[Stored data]
--- START ---

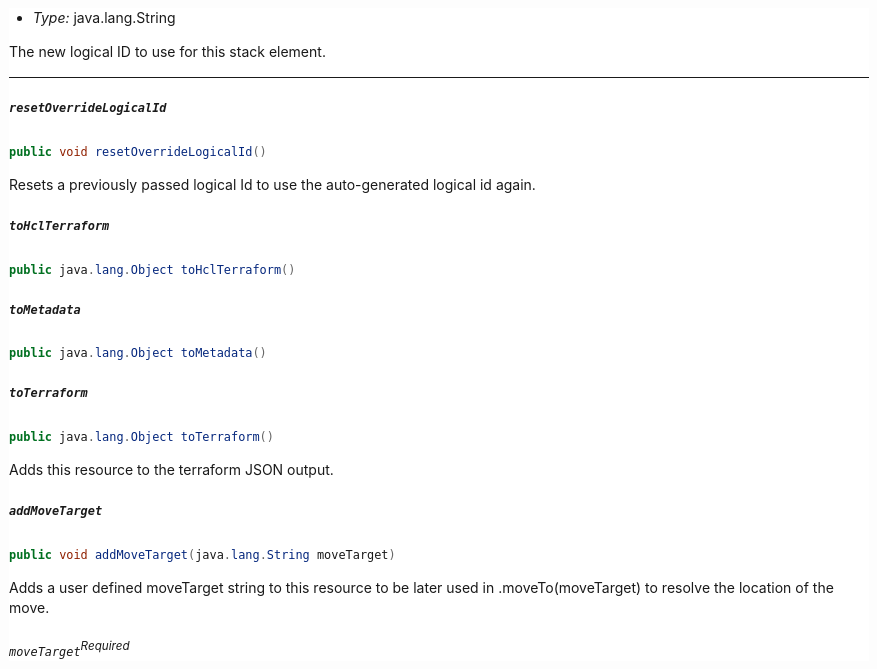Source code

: - *Type:* java.lang.String

The new logical ID to use for this stack element.

---

##### `resetOverrideLogicalId` <a name="resetOverrideLogicalId" id="@cdktf/provider-azurerm.dataFactoryIntegrationRuntimeSelfHosted.DataFactoryIntegrationRuntimeSelfHosted.resetOverrideLogicalId"></a>

```java
public void resetOverrideLogicalId()
```

Resets a previously passed logical Id to use the auto-generated logical id again.

##### `toHclTerraform` <a name="toHclTerraform" id="@cdktf/provider-azurerm.dataFactoryIntegrationRuntimeSelfHosted.DataFactoryIntegrationRuntimeSelfHosted.toHclTerraform"></a>

```java
public java.lang.Object toHclTerraform()
```

##### `toMetadata` <a name="toMetadata" id="@cdktf/provider-azurerm.dataFactoryIntegrationRuntimeSelfHosted.DataFactoryIntegrationRuntimeSelfHosted.toMetadata"></a>

```java
public java.lang.Object toMetadata()
```

##### `toTerraform` <a name="toTerraform" id="@cdktf/provider-azurerm.dataFactoryIntegrationRuntimeSelfHosted.DataFactoryIntegrationRuntimeSelfHosted.toTerraform"></a>

```java
public java.lang.Object toTerraform()
```

Adds this resource to the terraform JSON output.

##### `addMoveTarget` <a name="addMoveTarget" id="@cdktf/provider-azurerm.dataFactoryIntegrationRuntimeSelfHosted.DataFactoryIntegrationRuntimeSelfHosted.addMoveTarget"></a>

```java
public void addMoveTarget(java.lang.String moveTarget)
```

Adds a user defined moveTarget string to this resource to be later used in .moveTo(moveTarget) to resolve the location of the move.

###### `moveTarget`<sup>Required</sup> <a name="moveTarget" id="@cdktf/provider-azurerm.dataFactoryIntegrationRuntimeSelfHosted.DataFactoryIntegrationRuntimeSelfHosted.addMoveTarget.parameter.moveTarget"></a>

--- END ---

Could you transcribe all of the data exactly, keeping every picture out of the copy?

## Answer space
Source code

: - *Type:* java.lang.String

The new logical ID to use for this stack element.

---

##### `resetOverrideLogicalId` <a name="resetOverrideLogicalId" id="@cdktf/provider-azurerm.dataFactoryIntegrationRuntimeSelfHosted.DataFactoryIntegrationRuntimeSelfHosted.resetOverrideLogicalId"></a>

```java
public void resetOverrideLogicalId()
```

Resets a previously passed logical Id to use the auto-generated logical id again.

##### `toHclTerraform` <a name="toHclTerraform" id="@cdktf/provider-azurerm.dataFactoryIntegrationRuntimeSelfHosted.DataFactoryIntegrationRuntimeSelfHosted.toHclTerraform"></a>

```java
public java.lang.Object toHclTerraform()
```

##### `toMetadata` <a name="toMetadata" id="@cdktf/provider-azurerm.dataFactoryIntegrationRuntimeSelfHosted.DataFactoryIntegrationRuntimeSelfHosted.toMetadata"></a>

```java
public java.lang.Object toMetadata()
```

##### `toTerraform` <a name="toTerraform" id="@cdktf/provider-azurerm.dataFactoryIntegrationRuntimeSelfHosted.DataFactoryIntegrationRuntimeSelfHosted.toTerraform"></a>

```java
public java.lang.Object toTerraform()
```

Adds this resource to the terraform JSON output.

##### `addMoveTarget` <a name="addMoveTarget" id="@cdktf/provider-azurerm.dataFactoryIntegrationRuntimeSelfHosted.DataFactoryIntegrationRuntimeSelfHosted.addMoveTarget"></a>

```java
public void addMoveTarget(java.lang.String moveTarget)
```

Adds a user defined moveTarget string to this resource to be later used in .moveTo(moveTarget) to resolve the location of the move.

###### `moveTarget`<sup>Required</sup> <a name="moveTarget" id="@cdktf/provider-azurerm.dataFactoryIntegrationRuntimeSelfHosted.DataFactoryIntegrationRuntimeSelfHosted.addMoveTarget.parameter.moveTarget"></a>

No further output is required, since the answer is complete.